▶ Record excerpts

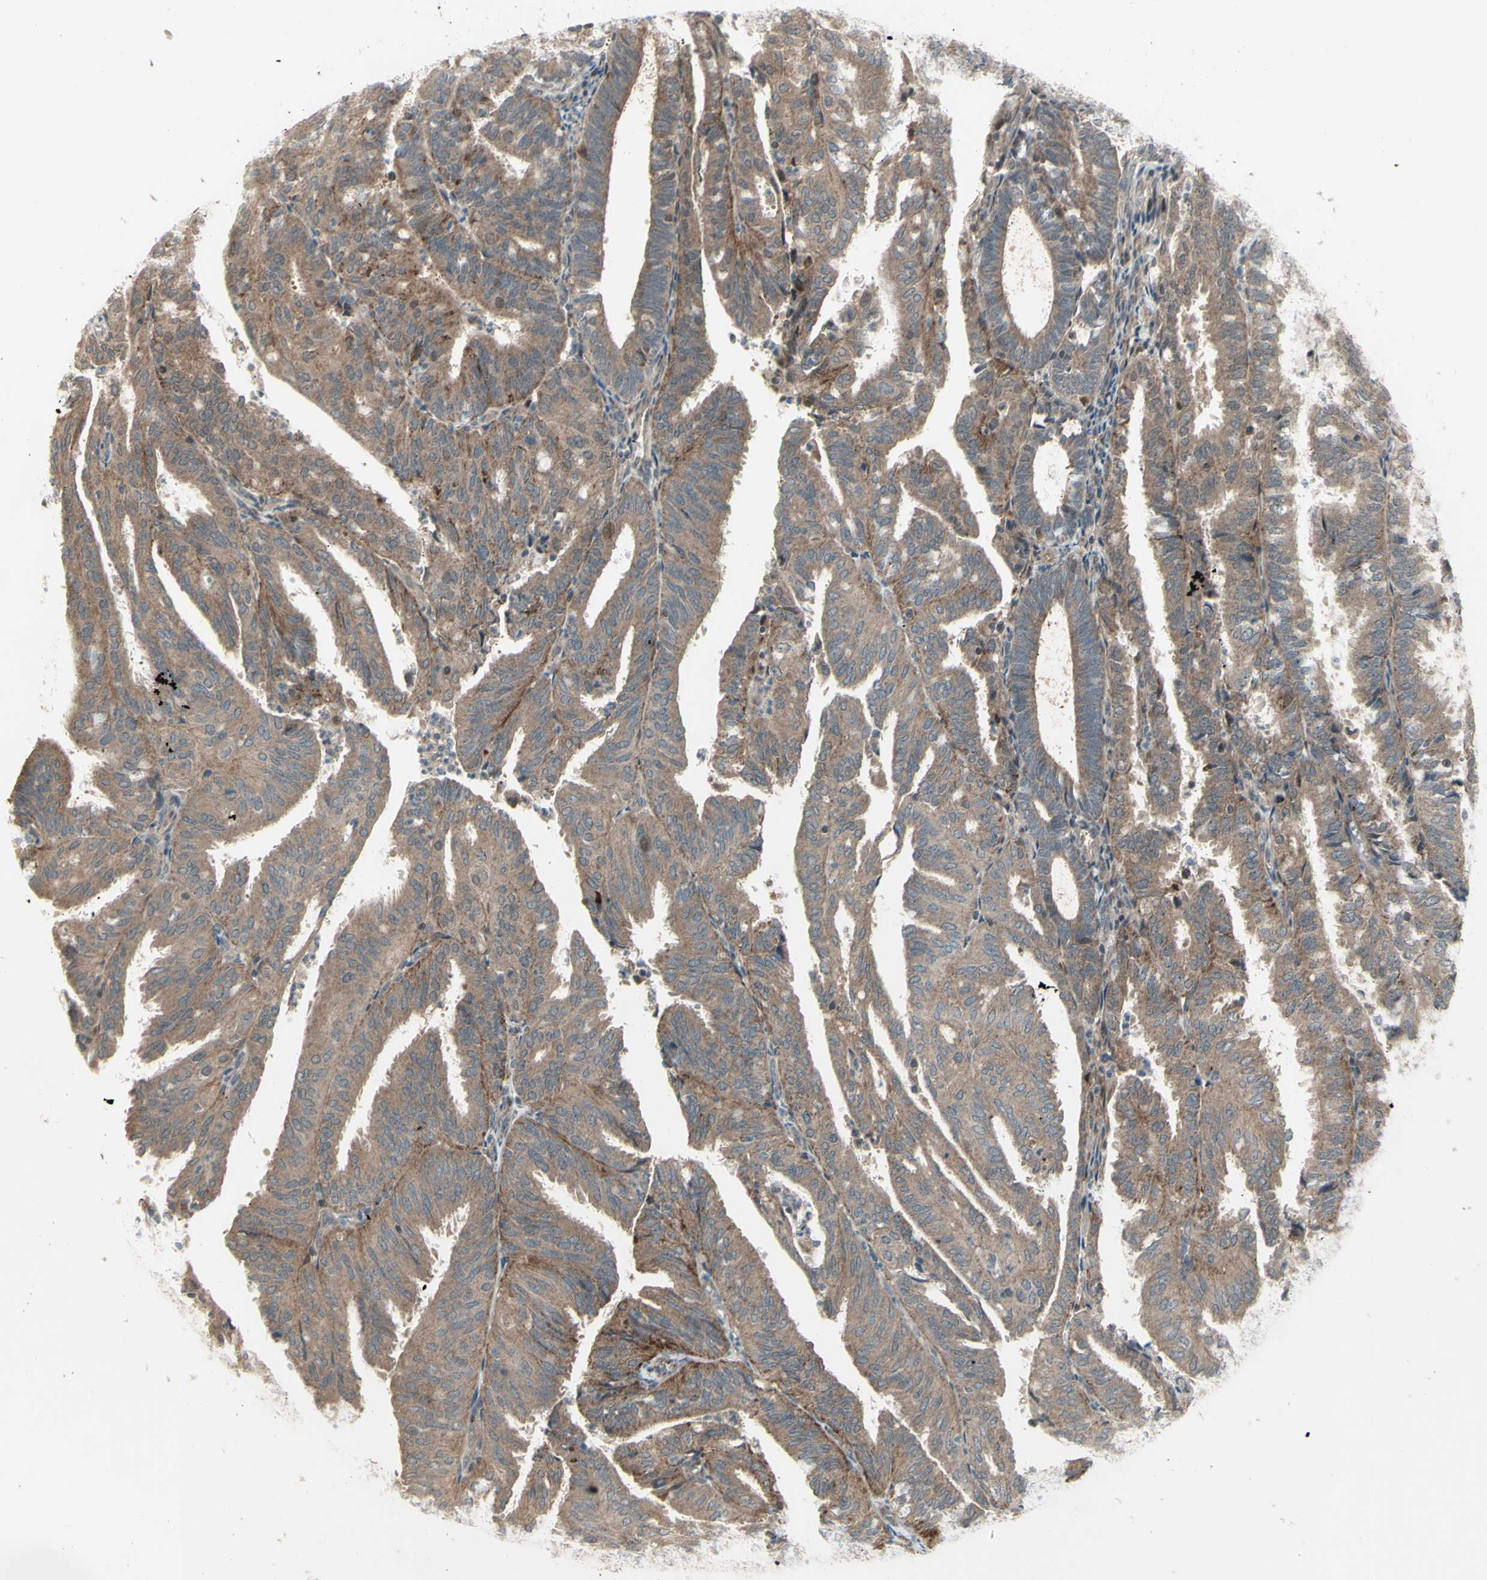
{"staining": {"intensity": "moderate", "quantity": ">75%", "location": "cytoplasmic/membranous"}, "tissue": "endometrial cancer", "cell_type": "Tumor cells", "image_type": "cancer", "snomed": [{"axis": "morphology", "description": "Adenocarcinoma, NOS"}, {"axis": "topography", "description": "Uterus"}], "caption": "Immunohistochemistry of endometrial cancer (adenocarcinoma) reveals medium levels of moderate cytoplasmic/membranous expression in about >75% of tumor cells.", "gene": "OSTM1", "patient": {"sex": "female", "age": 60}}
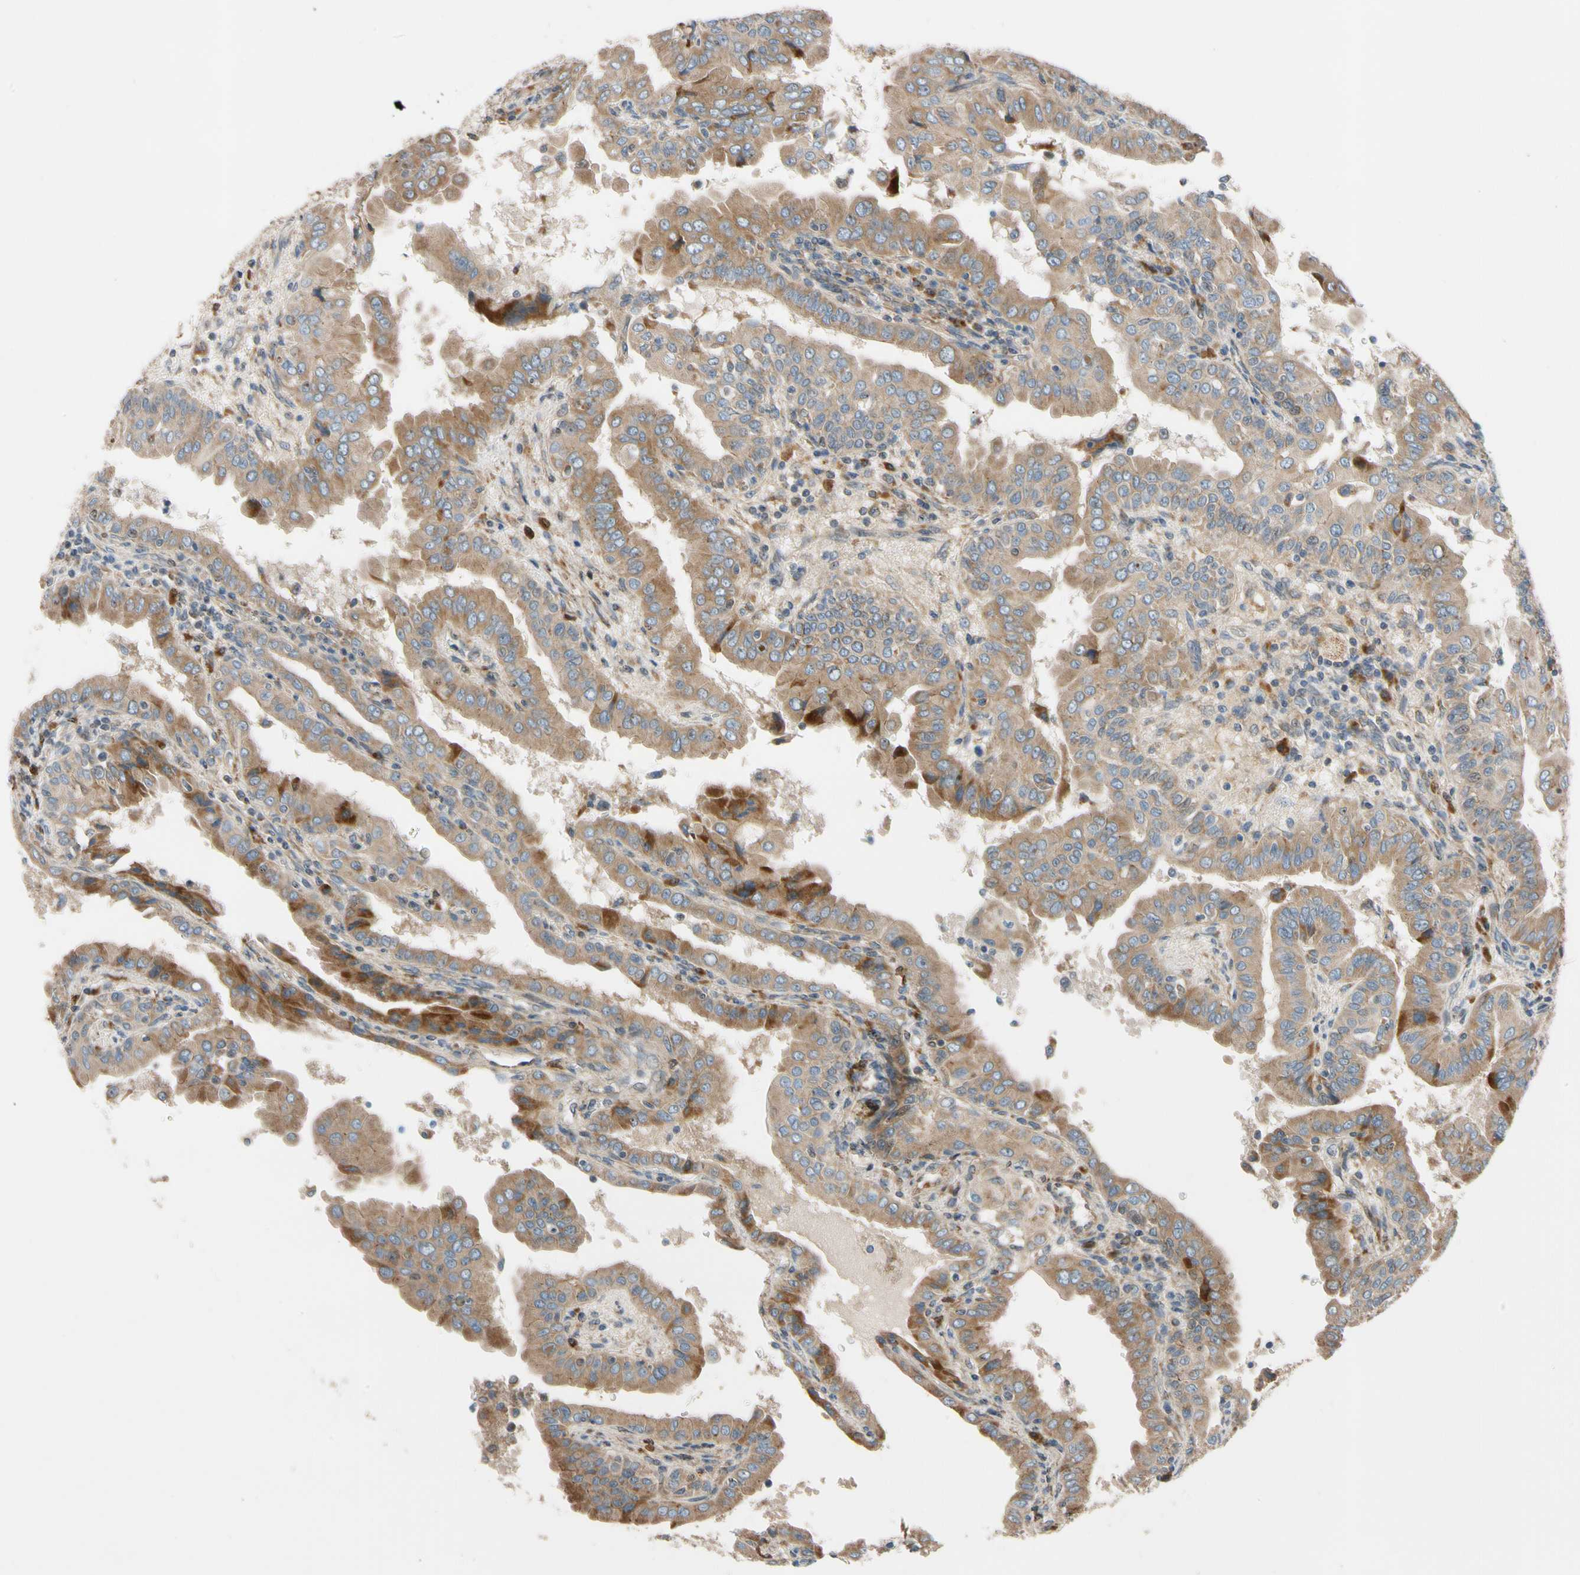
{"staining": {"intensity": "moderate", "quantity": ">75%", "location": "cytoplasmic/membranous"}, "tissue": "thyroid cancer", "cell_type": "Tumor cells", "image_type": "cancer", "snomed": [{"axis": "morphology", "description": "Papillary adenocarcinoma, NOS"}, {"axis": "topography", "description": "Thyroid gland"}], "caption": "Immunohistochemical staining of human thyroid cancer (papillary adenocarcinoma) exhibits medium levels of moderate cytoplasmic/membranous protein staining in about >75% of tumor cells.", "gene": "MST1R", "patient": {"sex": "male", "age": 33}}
---
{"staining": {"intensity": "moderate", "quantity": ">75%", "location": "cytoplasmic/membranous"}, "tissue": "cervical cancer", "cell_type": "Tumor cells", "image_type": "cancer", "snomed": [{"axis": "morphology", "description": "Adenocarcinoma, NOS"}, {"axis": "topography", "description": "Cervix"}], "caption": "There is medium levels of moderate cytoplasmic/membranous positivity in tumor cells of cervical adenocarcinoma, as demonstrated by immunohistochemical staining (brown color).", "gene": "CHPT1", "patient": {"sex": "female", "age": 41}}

▶ Your task
Set down word for word the lines above from the one with "of endometrial cancer" up to and including the one with "staining of human". Omit every picture.

▶ Answer box
{"staining": {"intensity": "moderate", "quantity": ">75%", "location": "cytoplasmic/membranous"}, "tissue": "endometrial cancer", "cell_type": "Tumor cells", "image_type": "cancer", "snomed": [{"axis": "morphology", "description": "Adenocarcinoma, NOS"}, {"axis": "topography", "description": "Uterus"}], "caption": "Immunohistochemistry of endometrial cancer (adenocarcinoma) reveals medium levels of moderate cytoplasmic/membranous expression in about >75% of tumor cells.", "gene": "OSTM1", "patient": {"sex": "female", "age": 60}}
{"staining": {"intensity": "moderate", "quantity": ">75%", "location": "cytoplasmic/membranous"}, "tissue": "thyroid cancer", "cell_type": "Tumor cells", "image_type": "cancer", "snomed": [{"axis": "morphology", "description": "Papillary adenocarcinoma, NOS"}, {"axis": "topography", "description": "Thyroid gland"}], "caption": "Immunohistochemical staining of human thyroid cancer (papillary adenocarcinoma) exhibits medium levels of moderate cytoplasmic/membranous protein staining in about >75% of tumor cells.", "gene": "MST1R", "patient": {"sex": "male", "age": 33}}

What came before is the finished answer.